Trecho da página:
##############################
Na última quarta-feira (24/04/2024), um casal de dois homens denunciou em São Paulo uma empresa de convites de casamento que se recusou a atender um pedido alegando não fazer “convites homossexuais”. A repercussão do caso levantou dúvidas sobre questões legais a respeito da proibição de discriminação nas relações de consumo.
Vários usuários da internet e figuras de extrema direita alegaram que seria “direito” dos proprietários negar o atendimento com base na liberdade individual e até mesmo na crença religiosa. Especialistas em direito do consumidor, no entanto, alegam que a recusa é crime e pode render sérias penalidades aos comerciantes.
“Não importam as convicções, posições, ideologias ou visões de mundo do empresário: todas as pessoas possuem o direito de ser atendidas em suas demandas de consumo quando a empresa possui capacidade para atendê-las”
Igor Britto, diretor de relações institucionais do Idec
“Além de combater rigorosamente toda forma de discriminação nas relações de consumo, as autoridades competentes precisam lembrar o empresariado sobre uma regra já antiga do nosso Código de Defesa do Consumidor: quem decide abrir uma empresa não decide quem será seu cliente. Quem escolhe a empresa é a pessoa consumidora e não o contrário. Isso não é uma estratégia de marketing, é uma regra prevista em Lei”, explica Igor Britto, diretor de relações institucionais do Instituto Nacional de Defesa do Consumidor (Idec).
Vale lembrar que o CDC considera prática abusiva “recusar atendimento às demandas de consumidores, na exata medida de suas disponibilidades de estoque”. Ou seja, se a empresa tem disponibilidade do produto ou serviço para oferecer, não pode recusar atendimento a nenhuma demanda de quem a procurar. “Não importam as convicções, posições, ideologias ou visões de mundo do empresário: todas as pessoas possuem o direito de ser atendidas em suas demandas de consumo quando a empresa possui capacidade para atendê-las”, alerta Brito.
##############################
Tarefas propostas:
1. No texto sobre o caso dos convites de casamento, a fala de Igor Britto cita aspectos do empresário que não importam no atendimento. Liste todos.
2. Extraia do texto sobre o caso dos convites de casamento o trecho entre "Na última quarta-feira" e "penalidades aos comerciantes.", inclusive.

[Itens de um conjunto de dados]
##############################
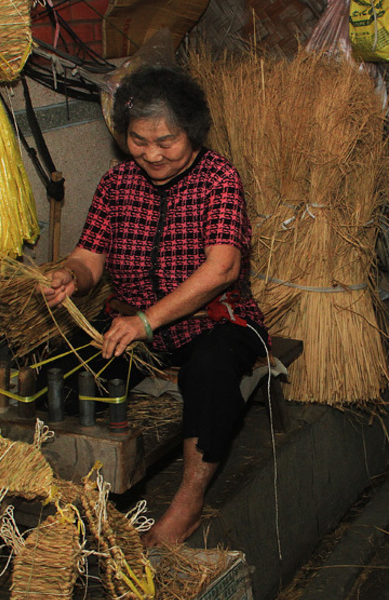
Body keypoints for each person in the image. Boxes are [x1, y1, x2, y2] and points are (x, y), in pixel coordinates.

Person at [43, 66, 267, 545]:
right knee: (57, 365)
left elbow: (222, 269)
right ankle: (69, 491)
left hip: (213, 323)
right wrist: (69, 274)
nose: (151, 153)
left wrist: (149, 320)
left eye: (166, 140)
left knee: (210, 372)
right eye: (139, 140)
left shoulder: (218, 179)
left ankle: (186, 505)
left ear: (192, 131)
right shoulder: (117, 183)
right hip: (133, 320)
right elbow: (89, 258)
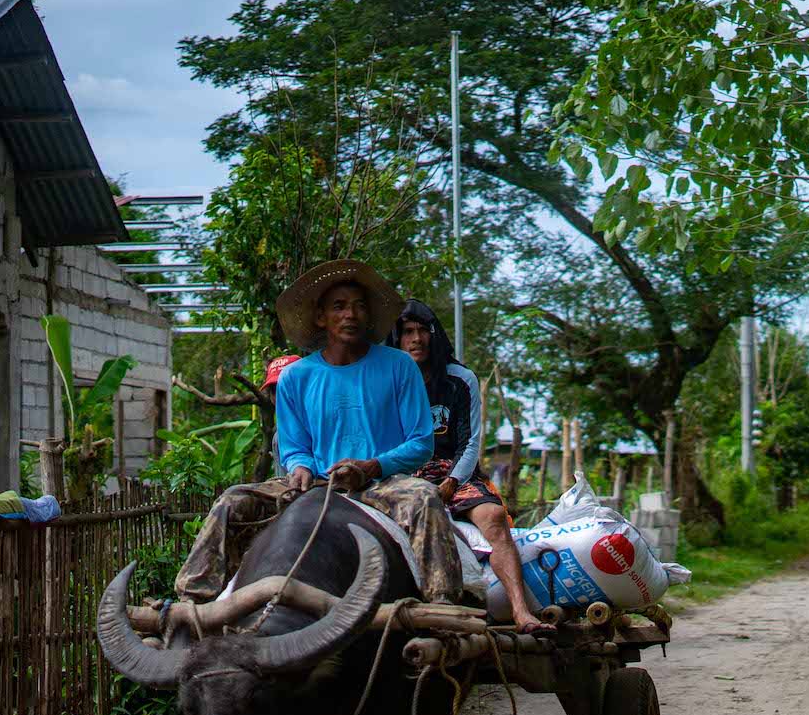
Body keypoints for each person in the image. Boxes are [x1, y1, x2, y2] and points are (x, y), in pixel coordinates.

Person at [174, 260, 462, 604]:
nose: (350, 315)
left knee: (425, 498)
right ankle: (190, 606)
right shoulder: (297, 376)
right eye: (339, 307)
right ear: (320, 317)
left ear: (369, 316)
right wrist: (299, 468)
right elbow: (294, 447)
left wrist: (370, 467)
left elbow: (421, 443)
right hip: (317, 485)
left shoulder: (399, 366)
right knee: (232, 501)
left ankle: (444, 605)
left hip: (381, 485)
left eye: (358, 307)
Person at [390, 300, 555, 635]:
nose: (417, 339)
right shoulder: (386, 381)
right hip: (403, 474)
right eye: (408, 332)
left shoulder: (460, 379)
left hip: (455, 471)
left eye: (424, 330)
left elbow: (470, 443)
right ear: (397, 339)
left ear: (435, 336)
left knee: (494, 518)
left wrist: (451, 481)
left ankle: (521, 612)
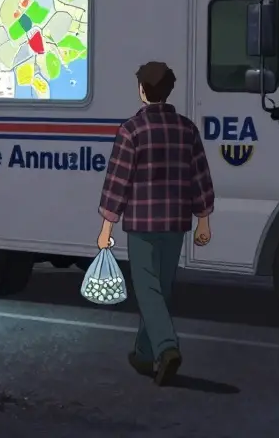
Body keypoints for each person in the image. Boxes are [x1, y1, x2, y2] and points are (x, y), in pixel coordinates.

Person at [96, 61, 215, 386]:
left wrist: (106, 227)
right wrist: (203, 218)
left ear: (142, 91)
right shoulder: (187, 130)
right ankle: (144, 354)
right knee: (160, 289)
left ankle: (166, 347)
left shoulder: (132, 131)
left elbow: (118, 182)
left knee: (148, 290)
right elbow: (200, 177)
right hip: (176, 223)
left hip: (143, 224)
##############################
Soluções por tarefa:
1. Convicções, posições, ideologias e visões de mundo.

2.
Na última quarta-feira (24/04/2024), um casal de dois homens denunciou em São Paulo uma empresa de convites de casamento que se recusou a atender um pedido alegando não fazer “convites homossexuais”. A repercussão do caso levantou dúvidas sobre questões legais a respeito da proibição de discriminação nas relações de consumo.
Vários usuários da internet e figuras de extrema direita alegaram que seria “direito” dos proprietários negar o atendimento com base na liberdade individual e até mesmo na crença religiosa. Especialistas em direito do consumidor, no entanto, alegam que a recusa é crime e pode render sérias penalidades aos comerciantes.